• _Selected text_
____

The death of Daniel Silva Saraiva, 37, at the Bridgestone tire factory in Santo André, in São Paulo’s ABC industrial region, brought to light a series of denunciations of unsafe working conditions inside the plant.
A video of a former employee talking about the lack of safety at the company, recorded during a procession in honor of Daniel, received almost 8,000 likes and more than 500 comments on social media. The former employee's complaint encouraged many others:
“I left that company 11 years ago, where I worked for 10 years, always running that risk, always under that pressure, with the company always wanting more and more production. Sad reality.”
“I had an accident there, but I didn’t file a report [Work Accident Report] for fear of being fired... I worked there for four years. Only those who work or have worked there know how things work inside.”
“It's a miracle if you don’t leave this company with lasting damage, and you’re only useful as long as production is on track. If you get hurt, you're done. We're just numbers.”

____

Please update the passage of the text on the Santo André factory death that opens with "The death of" and closes with "inside the plant.", putting "tire plant" in place of "tire factory". The data that come after this aren't needed for anything here.

• _Data supplied_
____

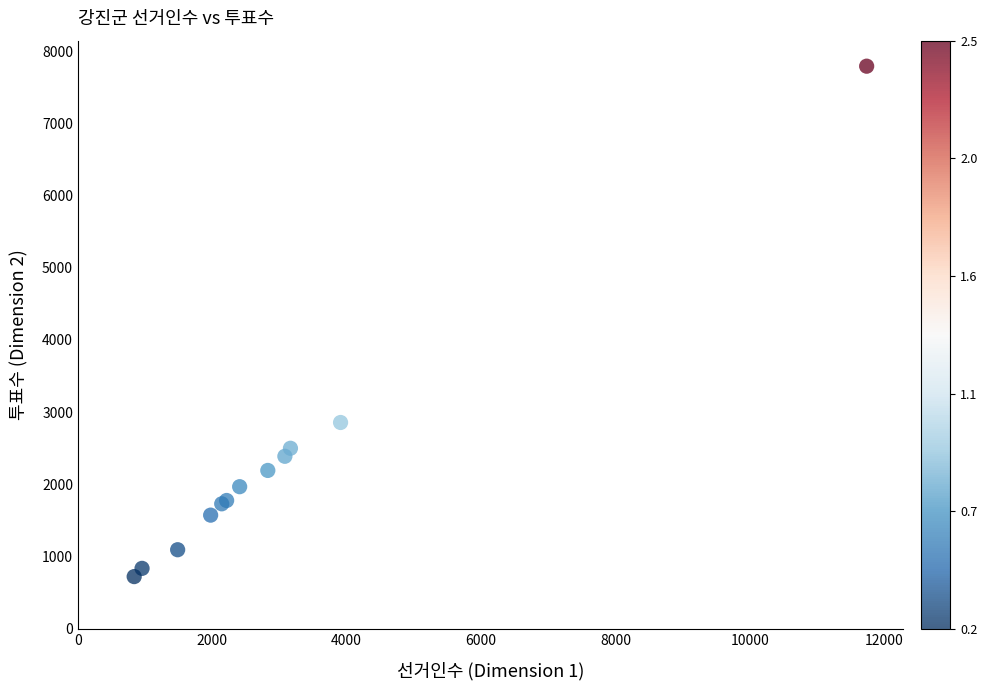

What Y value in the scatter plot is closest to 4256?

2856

____

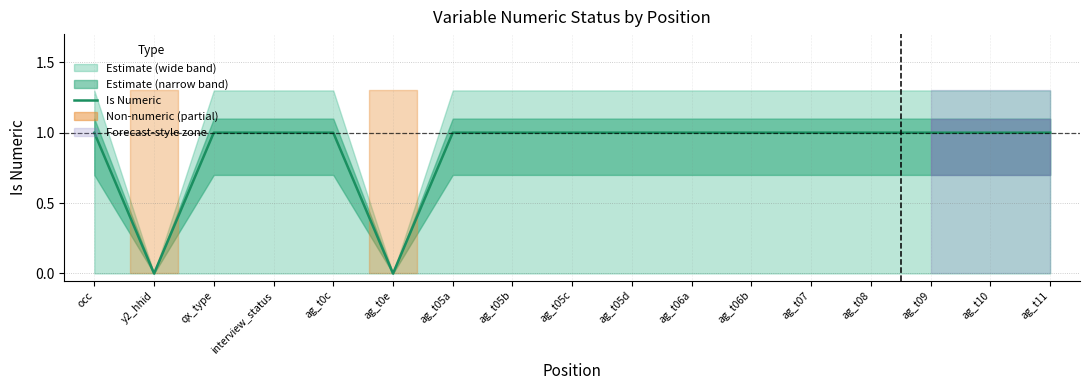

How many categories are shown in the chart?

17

____

• _Problem solution_
The death of Daniel Silva Saraiva, 37, at the Bridgestone tire plant in Santo André, in São Paulo’s ABC industrial region, brought to light a series of denunciations of unsafe working conditions inside the plant.